As the cannabis industry continues to expand, a debate is emerging over whether those with drug convictions should be allowed to work in the industry. Marijuana businesses are at a halt with the situation due to U.S. Attorney General Jeff Sessions’ anti-drug rhetoric. Meanwhile, the fast-growing, multi-billion-dollar industry is calling for investors and entrepreneurs.

There is some evident hypocrisy in some areas of the newly legal cannabis market. Massachusetts medical marijuana provider Patriot Care drew a debate earlier this year after it denied a proposal to remove the ban on felony drug convictions from the state’s medical cannabis program.

CEO of Patriot Care, Robert Mayerson, wrote in a letter to the Massachusetts Public Health Council, “Permitting those who have demonstrated the interest and willingness to ignore state and federal drug laws sends the wrong singles to those who would participate in the legal, regulated industry.” While companies like Patriot Care operate under state law, all state-legal cannabis companies are violating federal drug laws.

Many states have marijuana laws that ban drug offenders from entering the cannabis industry in attempt to legitimize the trade and prevent out-of-state diversion. The ban does not prevent trafficking, but it does shut out individuals with marijuana-related convictions, who are mainly black and Latino. And many of these felony bans only apply to drug-related crimes.

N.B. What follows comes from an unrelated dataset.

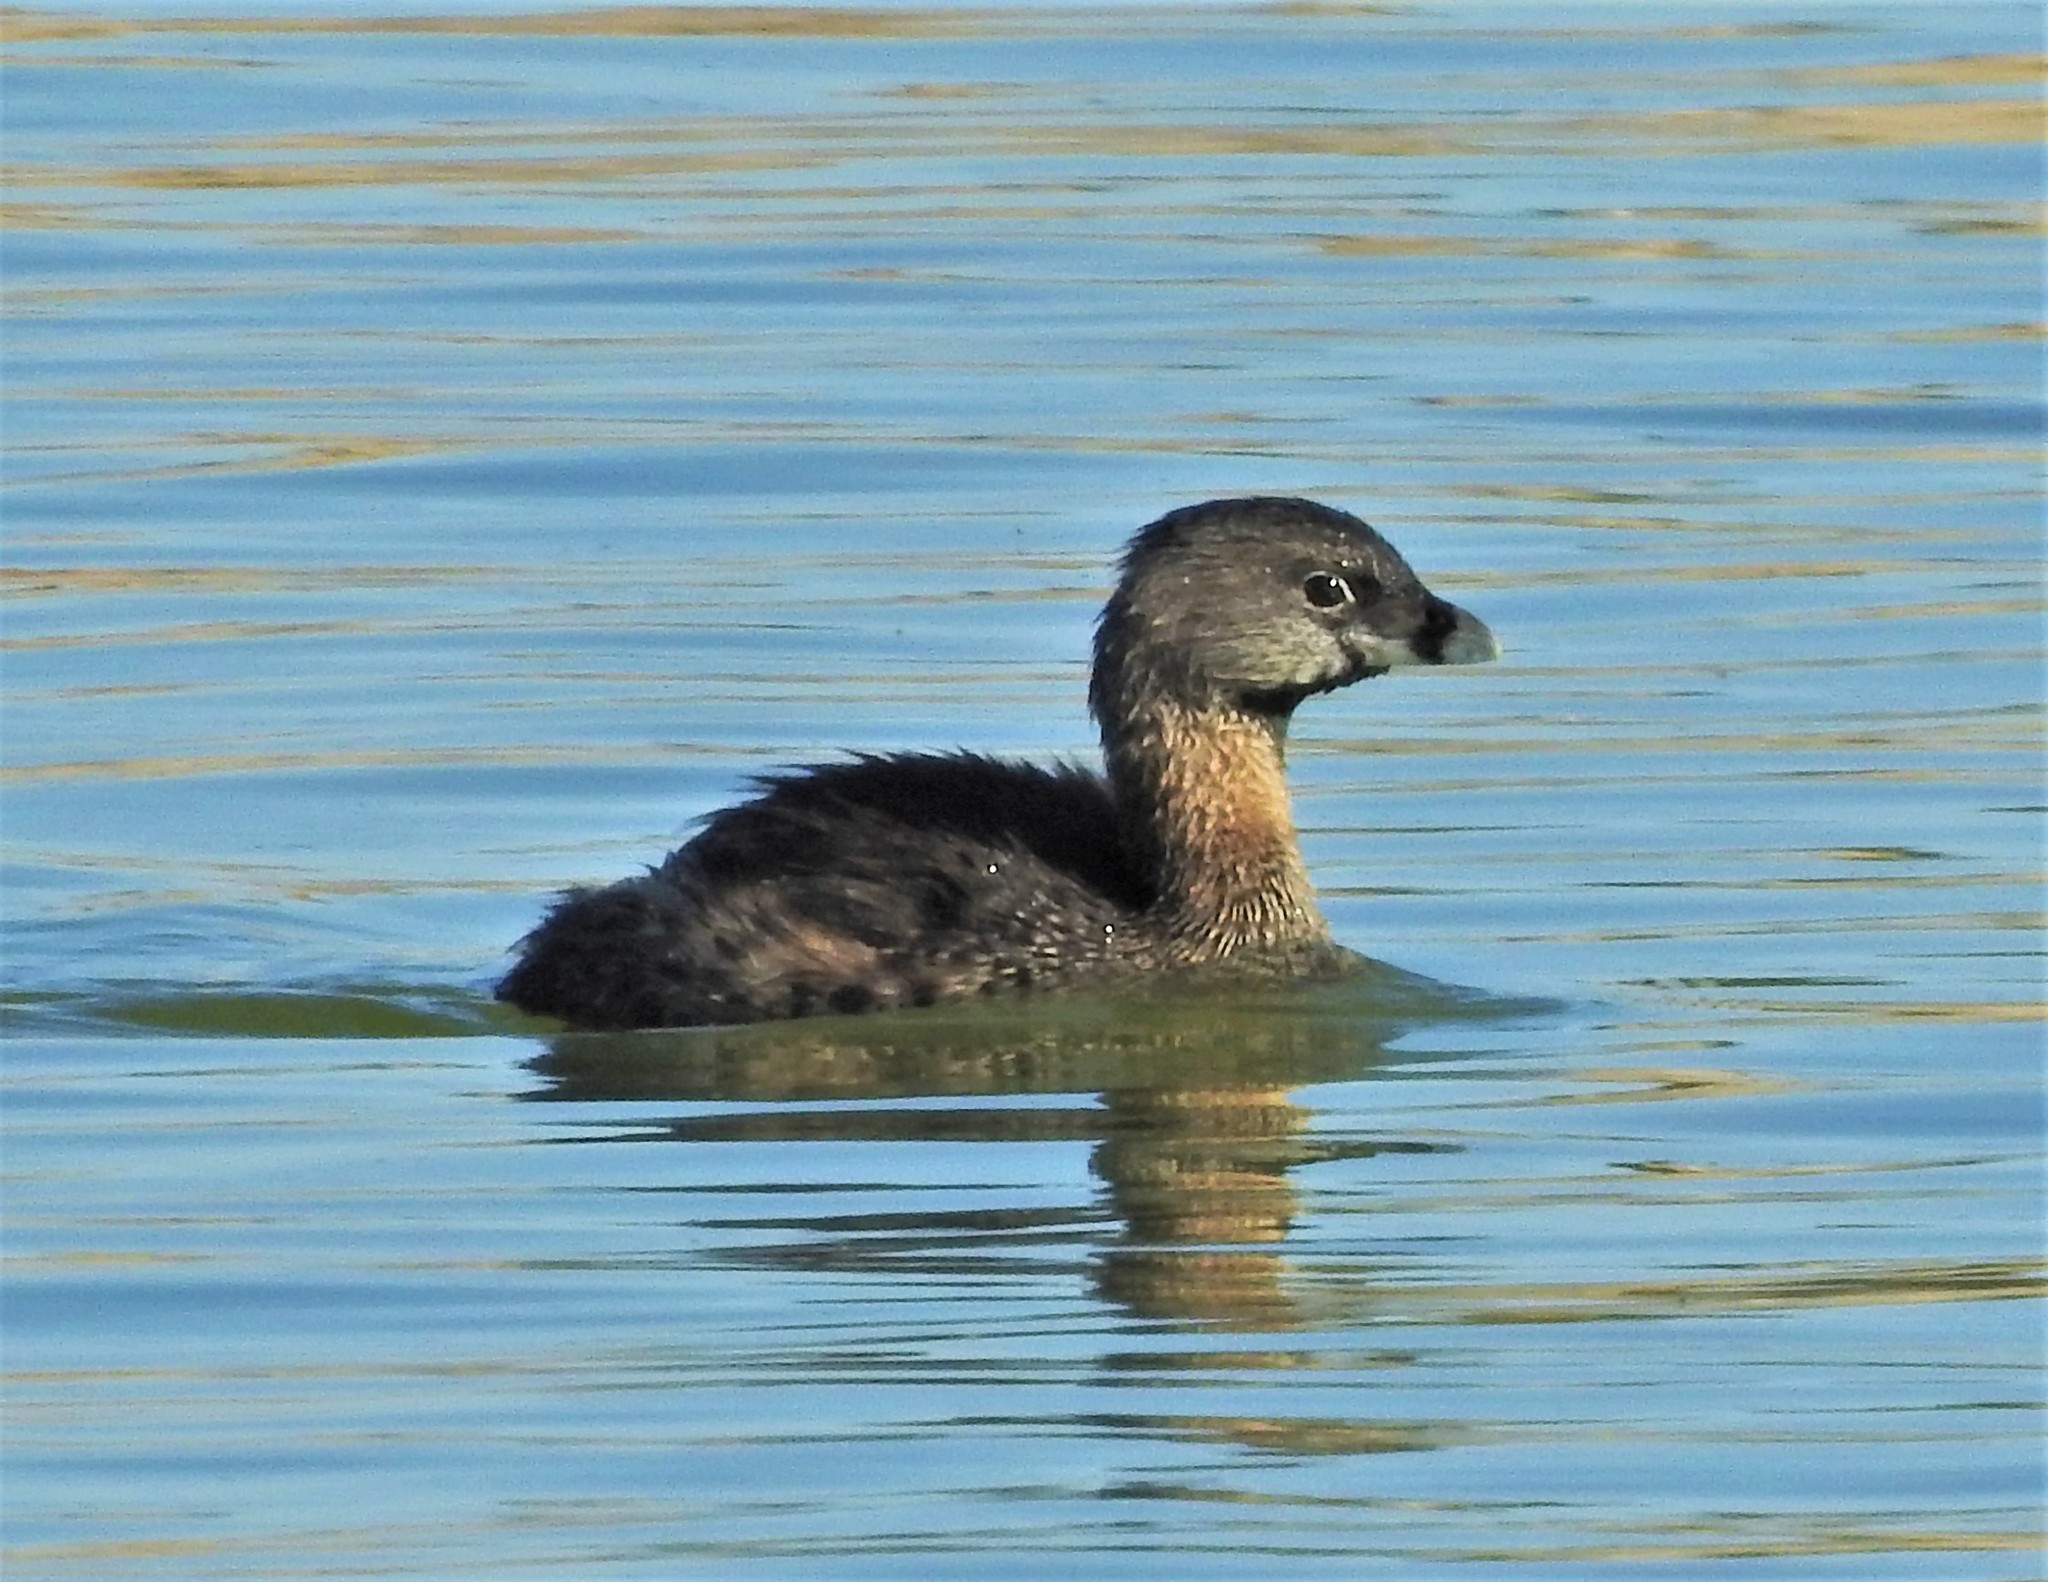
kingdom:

Ran Anslin, who has been in the industry for nearly four years, said, “You can go to a cannabis investment conference and no one is talking about the fact that just down the road there are people who are incarcerated for smoking or dealing or growing this very same product. To entirely leave that out of an investment conversation is fundamentally wrong.”

CEO of Terra Tech, Derek Peterson, refers to it as a “disaster” that there are executives in the marijuana industry who oppose social justice forms. Terra Tech is a cannabis company that operates in Nevada, California, and has a cultivation facility in Oakland, California with minority interest. The company equality programs similar to that in Oakland, and is working with lobbyists to insert criminal justice-reform language into legalization in New Jersey.

He said, “We don’t feel very comfortable about the opening up of markets and economic development [while] watching people sit in prison. There needs to be allowances in new legislation that allows for people who have been incarcerated for drug crimes to [enter] this industry.”

Banning those with experience in this market could also shut out people with relevant experience. Rob Hunt, principal of the consulting firm ConsultCanna, said, “It’s doing a disservice to some of the best knowledge base in the cannabis industry. These are the guys who paved the way.”

Hunt explained that an organic cannabis cultivator in Northern California who got swept up in raids has valuable knowledge that could be useful in the upcoming legal market. For someone who is transporting cannabis across state lines, not so much.

“That makes it challenging to pass sweeping legislation. There has to be a fine line that’s detailed in these types of reform pieces. Giving [marijuana] to minors is different from someone doing a home-grow,” said Peterson.

Anslin’s key to crafting reforms is focusing on record expungement. He said, “As an employer in the space, I would always be really careful to hire people who have knowingly done things against the letter of the law. But when it comes to certain marijuana offenses, they shouldn’t have even been convicted of anything to begin with.”

Patriot Care has yet to respond or comment on their support for record expungement.